[DATA SUPPLIED]
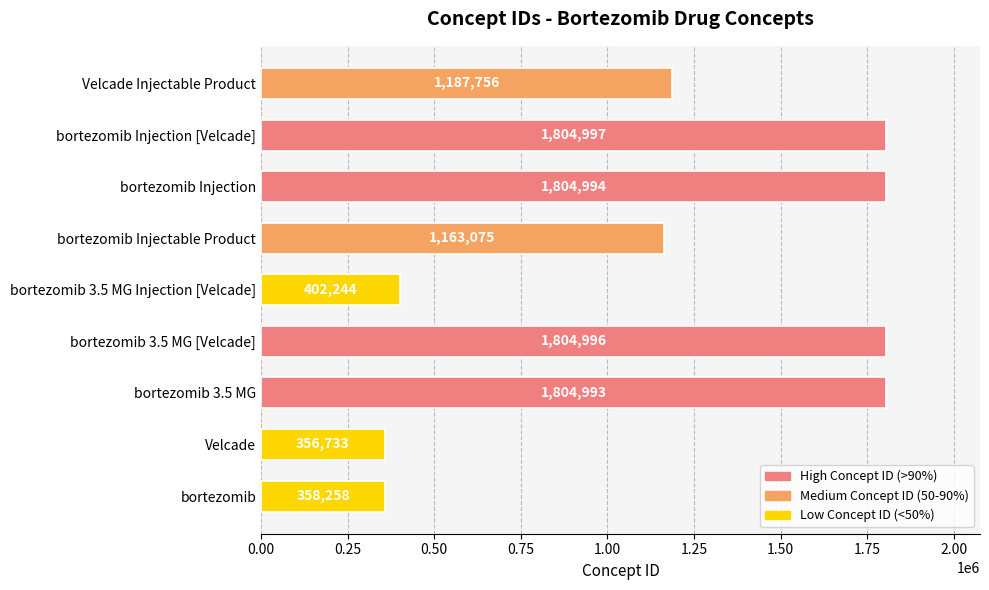

Reading bottom to top, transcribe all the data shown in this chart.

358258	356733	1804993	1804996	402244	1163075	1804994	1804997	1187756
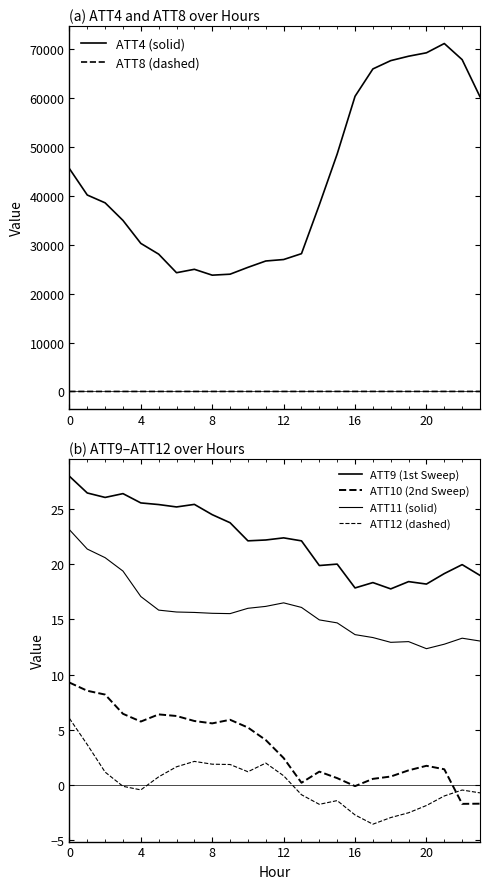

Which label corresponds to the largest value in the chart?

21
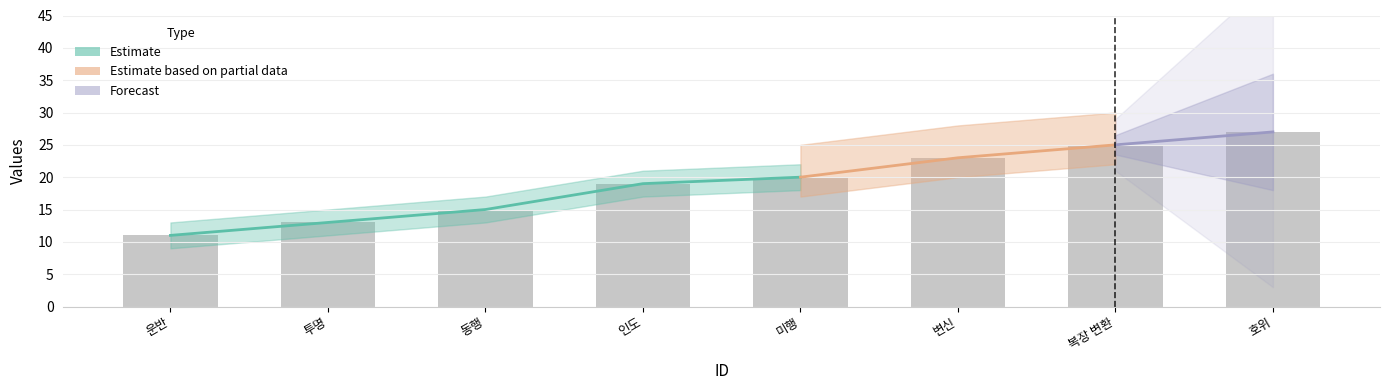

Is it true that y4 equals -9 at 558?

False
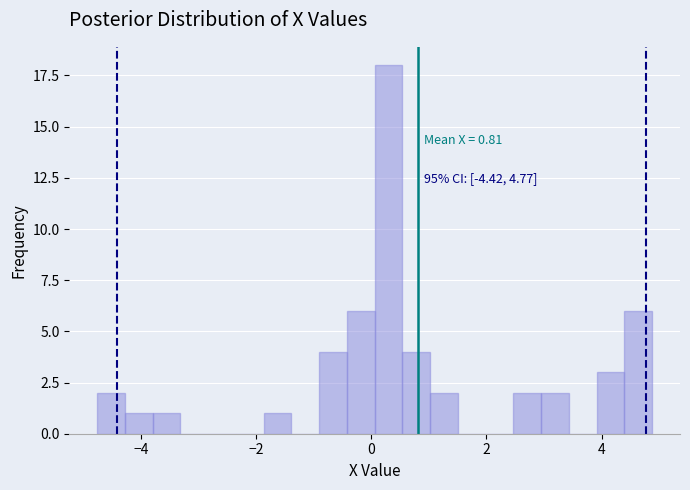

Around what value on the x-axis is the tallest bar? Give the approximate position of its centre, as read against the axis.

0.4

[TASK BRIEF] Write out all of the records above again word for word, leaving out the pictures.

[EXERCISE OUTPUT]
Reading bottom to top, transcribe all the data shown in this chart.

358258	356733	1804993	1804996	402244	1163075	1804994	1804997	1187756

Which label corresponds to the largest value in the chart?

21

Is it true that y4 equals -9 at 558?

False

Around what value on the x-axis is the tallest bar? Give the approximate position of its centre, as read against the axis.

0.4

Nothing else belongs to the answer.